Para reforçar este aspecto da lentidão da mudança social no Brasil, apenas muito recentemente movimentos contra candidatos com problemas na justiça, os chamados “ficha sujas” foram incorporados por parte da sociedade brasileira. Da mesma forma, muito recentemente se começou uma discussão sobre nepotismo nos poderes da República. De qualquer forma, ainda parece de pouco impacto as constantes notícias sobre corrupção e

outros desvios praticados por autoridades públicas, na sociedade brasileira, o que demonstra um certo comodismo ou aceitação deste estado de coisas.

Por fim, na análise da trajetória da administração pública brasileira, cabe registrar a percepção de Abrúcio e Gaetani (2008).

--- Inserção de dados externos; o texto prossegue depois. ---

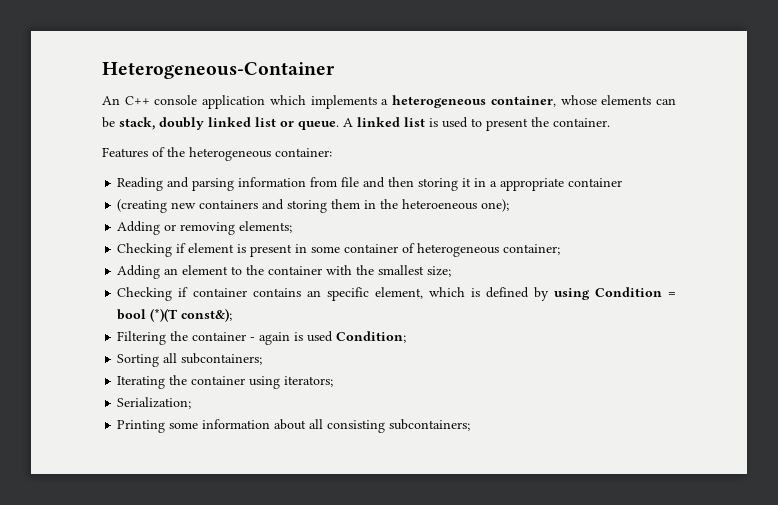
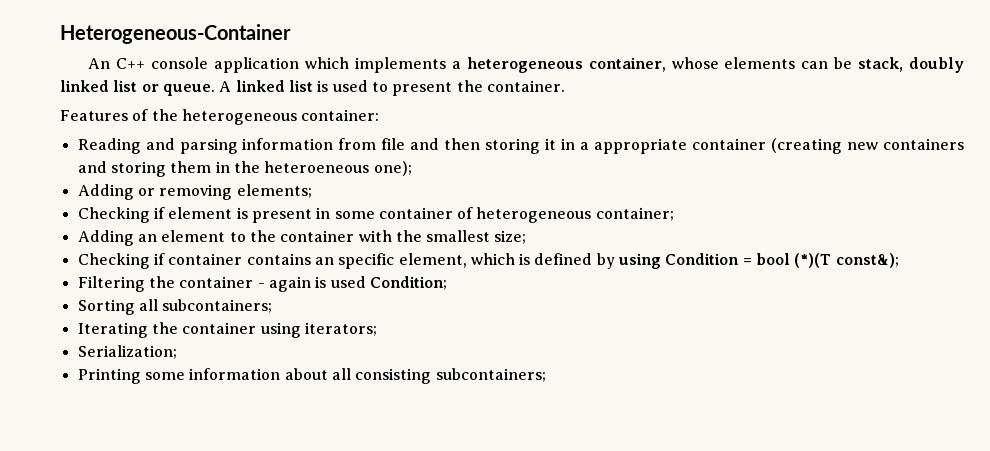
(623, 182) // -> (767, 144) none

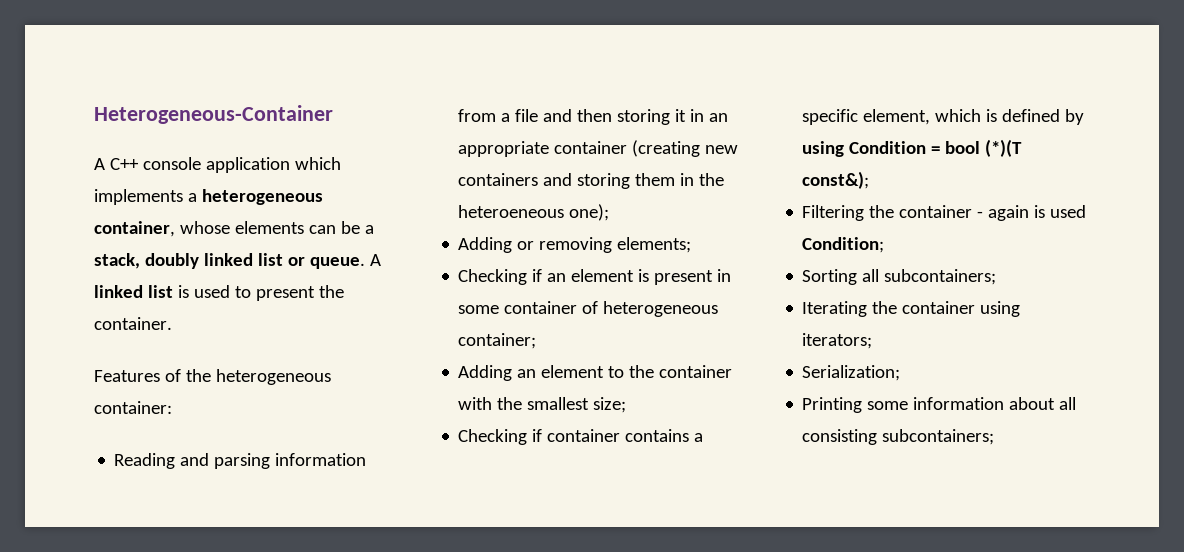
[88,58,111,69] An -> [94,158,105,170] A
(853, 63) none -> [364,225,374,234] a
(377, 144) none -> [501,113,511,122] a
[580,142,590,150] a -> [709,113,729,122] an
(165, 213) none -> [547,273,567,282] an
[314,257,334,265] an -> [694,433,704,442] a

Estes autores elaborando uma análise sobre os avanços da gestão pública nos estados, destacam alguns aspectos que sinalizam a mesma dificuldade já mencionada anteriormente. Da mesma forma que Paes de Paula (2005), estes autores identificam que “apesar dos avanços em muitos processos, principalmente naqueles em que foi possível inserir as tecnologias de informação e internet, houve menor espaço para medidas de democratização da informação pública e de seu acesso” (ABRÚCIO; GAETANI, 2008, p. 22). Neste sentido, a limitação de acesso da sociedade torna-se um fator limitador para transformações mais profundas no Estado.

Um outro ponto destacado por Abrúcio e Gaetani (2008) é a persistência de valores patrimonialistas mesmo depois de 11 anos de reforma gerencial. Termos como patronagem, clientelismo, corporações e cartórios ainda são facilmente encontrados no dia a dia das administrações públicas estaduais. Desta forma, é difícil pensar no avanço do gerencialismo, tendo em vista a força que mantém o sistema patrimonialista. E diferentemente do que imaginava Bresser Pereira (1998), não só as práticas, mas também os valores patrimonialistas, continuam vivos e permeando boa parte da administração pública brasileira.

Estes aspectos destacados nesta breve análise servirá para analisar os impactos da sociedade sobre a cultura organizacional das organizações públicas, e particularmente sobre a cultura da SEFAZ-BA. Utilizando a perspectiva de Rodrigues (2006) de que mudanças culturais apoiadas por ambiente institucional tendem a avançar mais adequadamente, e nas perspectivas de Weeks e Galunic (2003) e Zheng, Qu e Yang (2009) que destacam o impacto do ambiente organizacional sobre as culturas das organizações, as descrições feitas pelos autores sobre o contexto da administração pública brasileira permitirão inferir as compreensões do processo de modernização da SEFAZ, e as possibilidades de alteração em sua cultura organizacional.